The existence of things is problematic for Descartes, not their value, so that I would like to make a hypothesis: Descartes is never touched on by the problem of values. At all events, it is now clear that the famous hyperbolic doubt of Descartes is not radical, despite his ambition, but leaves intact the sphere of values. What leads to failure the Cartesian line of thought is precisely the usage of dogmatic and dubious judgments of value in order to discover indubitable truths, after Cogito. So Descartes remains prisoner of the Self. He is not able to go beyond it, to demonstrate the reality of God, then of the world, as he wanted.
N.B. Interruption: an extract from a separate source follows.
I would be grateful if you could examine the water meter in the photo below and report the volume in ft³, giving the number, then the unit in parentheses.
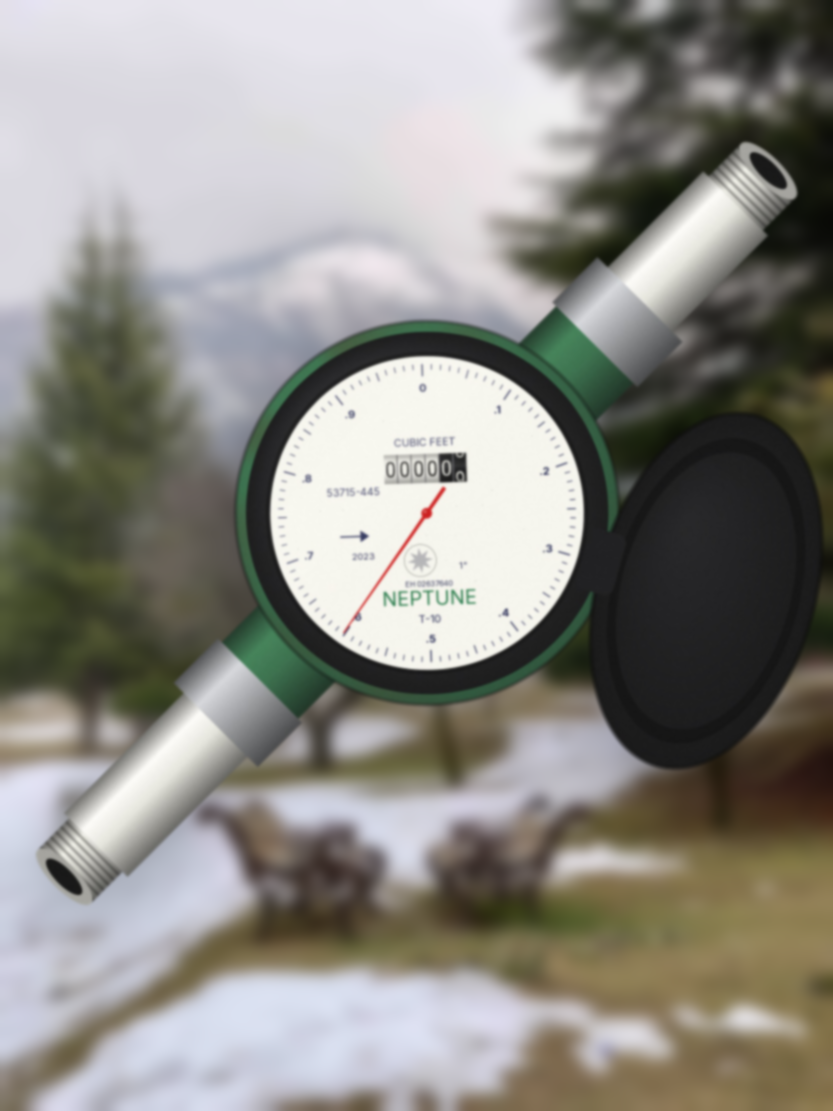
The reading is 8.60 (ft³)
In conclusion, I have tried to have a better idea of the axiological epoché above proposed, by examining a famous model, the so-called Cartesian radical doubt, exposed throughout his Meditations. We have seen that it is a quite distinct epoché that Descartes proposes, an ontological epoché, which affects the judgments of reality or existence, and cannot be a real inspiration for us. We have also found that the Cartesian doubt leads to failure because, his doctrine being actually based on an axiology, an axiological epoché is also necessary, though absent in Descartes’ works.

However, we might have found something interesting: our enquiry into the value of things does not concern their existence, viz. we do not ask ourselves whether this or that thing exists, but whether this or that thing has a value.